[BEGIN EXTRACT PROVIDED]

I've been rethinking a lot of stuff lately, and becoming an Amazon affiliate is one of the things twitting around in my head.


----------



## 54706 (Dec 19, 2011)

Sheila_Guthrie said:


> You wouldn't know off hand if there was something similar for blogger? I'll do a search for it in a bit, but if you knew of one I'd appreciate a heads up.
> 
> I've been rethinking a lot of stuff lately, and becoming an Amazon affiliate is one of the things twitting around in my head.


'

I could be wrong about this, but I seem to remember reading on my blogger stuff that they don't allow affiliate marketing AT ALL on their system. Double check that, but it that's the case, it's probably time to move over to a self-hosted Wordpress site. You could be paying a lot for that free blogger site if you look at all the affiliate income you're missing out on.


----------



## lynnfromthesouth (Jun 21, 2012)

Blogger does allow Amazon, but they're very pro-Adsense, and all the gadgets are related to Google. You have to code it yourself. There's a gadget that lets you do HTML and Javascript, and you can flip posts into HTML mode to post the code. 

The Amazon associates browser strip is really helpful for generating codes quickly.


----------



## Marti talbott (Apr 19, 2011)

I use them too. Once you get the hang of it, it is often easier to build an associate link than a regular one. Like others, I only use them on my website, but I like being able to see how many clicks translate to sales. I don't make much money either, but the possibility is there and I do sell items other than just my books.

You can use them on blogspot, I do.
http://maritalbottstories.blogspot.com/


----------



## Sebastiene (Dec 15, 2011)

That last time I checked, people living, or with their businesses registered, in certain states couldn't make money from the affiliate program. (Amazon protesting new tax laws in those states.) My affiliate account was cancelled by Amazon for this reason when I lived in Illinois. Now that I've moved, I'll have to check.

Found it!

"In addition, if at any time following your enrollment in the Program you become a resident of *Arkansas, Colorado, Illinois, North Carolina, or Rhode Island*, you will become ineligible to participate in the Program, and this Operating Agreement will automatically terminate, on the date you establish residency in that state. In addition, you must promptly notify us in writing of your *Arkansas, Colorado, Illinois, North Carolina, or Rhode Island* residency, which you may do via the Contact Associates Customer Service form...."

But don't think I'm knocking the idea! Thank you for reminding me about this program.


----------



## ElHawk (Aug 13, 2012)

This is really cool.  "Get the web site up for Ironside" is on my agenda this weekend, so I'll have to incorporate the affiliate link there for starters and see where it goes from then on out.


----------



## journeymama (May 30, 2011)

Does anyone know if they're accepting accounts from California again? My account was shut down because of skirmishes with taxes in California and I didn't receive any info about it being reinstated.


----------



## Vaalingrade (Feb 19, 2013)

You don't need bit.ly. When you go to create links, there's a button to auto-shorten them.


----------



## Sebastiene (Dec 15, 2011)

[END EXTRACT PROVIDED]
[BEGIN DATASET RECORDS]

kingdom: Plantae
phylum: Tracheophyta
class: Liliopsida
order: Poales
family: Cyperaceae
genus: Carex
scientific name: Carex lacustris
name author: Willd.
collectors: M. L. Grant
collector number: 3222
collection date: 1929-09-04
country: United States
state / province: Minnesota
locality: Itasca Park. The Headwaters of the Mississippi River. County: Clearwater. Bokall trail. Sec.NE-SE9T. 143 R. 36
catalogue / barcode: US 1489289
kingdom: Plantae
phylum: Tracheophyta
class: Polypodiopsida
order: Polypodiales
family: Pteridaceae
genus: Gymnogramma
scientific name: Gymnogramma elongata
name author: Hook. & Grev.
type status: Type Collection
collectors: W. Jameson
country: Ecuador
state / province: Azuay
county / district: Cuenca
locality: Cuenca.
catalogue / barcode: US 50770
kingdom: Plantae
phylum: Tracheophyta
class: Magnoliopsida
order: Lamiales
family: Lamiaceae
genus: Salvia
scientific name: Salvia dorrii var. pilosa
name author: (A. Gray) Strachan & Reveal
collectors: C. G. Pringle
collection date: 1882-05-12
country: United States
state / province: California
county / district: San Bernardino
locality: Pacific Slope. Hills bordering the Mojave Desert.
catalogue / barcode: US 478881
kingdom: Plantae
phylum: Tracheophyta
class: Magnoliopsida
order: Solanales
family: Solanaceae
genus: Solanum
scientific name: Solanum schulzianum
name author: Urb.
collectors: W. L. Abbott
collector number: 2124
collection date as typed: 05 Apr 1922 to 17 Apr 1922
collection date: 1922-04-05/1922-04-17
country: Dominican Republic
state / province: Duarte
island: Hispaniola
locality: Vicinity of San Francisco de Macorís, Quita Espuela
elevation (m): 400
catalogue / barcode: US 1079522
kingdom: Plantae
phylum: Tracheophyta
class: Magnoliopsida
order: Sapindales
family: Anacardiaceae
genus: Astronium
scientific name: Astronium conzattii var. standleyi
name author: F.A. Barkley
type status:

[END DATASET RECORDS]

● PROBLEMS TO SOLVE
[1] Give the part of the forum thread starting at "I use them too." and ending at "just my books." again, changing "website" to "blog".
[2] Copy out the rows word for word, starting at the first row and ending at the line that contains "elevation (m): 400".
The forum thread and the rows come from unrelated sources.

● TASK SOLUTIONS
[1]
I use them too. Once you get the hang of it, it is often easier to build an associate link than a regular one. Like others, I only use them on my blog, but I like being able to see how many clicks translate to sales. I don't make much money either, but the possibility is there and I do sell items other than just my books.

[2]
kingdom: Plantae
phylum: Tracheophyta
class: Liliopsida
order: Poales
family: Cyperaceae
genus: Carex
scientific name: Carex lacustris
name author: Willd.
collectors: M. L. Grant
collector number: 3222
collection date: 1929-09-04
country: United States
state / province: Minnesota
locality: Itasca Park. The Headwaters of the Mississippi River. County: Clearwater. Bokall trail. Sec.NE-SE9T. 143 R. 36
catalogue / barcode: US 1489289
kingdom: Plantae
phylum: Tracheophyta
class: Polypodiopsida
order: Polypodiales
family: Pteridaceae
genus: Gymnogramma
scientific name: Gymnogramma elongata
name author: Hook. & Grev.
type status: Type Collection
collectors: W. Jameson
country: Ecuador
state / province: Azuay
county / district: Cuenca
locality: Cuenca.
catalogue / barcode: US 50770
kingdom: Plantae
phylum: Tracheophyta
class: Magnoliopsida
order: Lamiales
family: Lamiaceae
genus: Salvia
scientific name: Salvia dorrii var. pilosa
name author: (A. Gray) Strachan & Reveal
collectors: C. G. Pringle
collection date: 1882-05-12
country: United States
state / province: California
county / district: San Bernardino
locality: Pacific Slope. Hills bordering the Mojave Desert.
catalogue / barcode: US 478881
kingdom: Plantae
phylum: Tracheophyta
class: Magnoliopsida
order: Solanales
family: Solanaceae
genus: Solanum
scientific name: Solanum schulzianum
name author: Urb.
collectors: W. L. Abbott
collector number: 2124
collection date as typed: 05 Apr 1922 to 17 Apr 1922
collection date: 1922-04-05/1922-04-17
country: Dominican Republic
state / province: Duarte
island: Hispaniola
locality: Vicinity of San Francisco de Macorís, Quita Espuela
elevation (m): 400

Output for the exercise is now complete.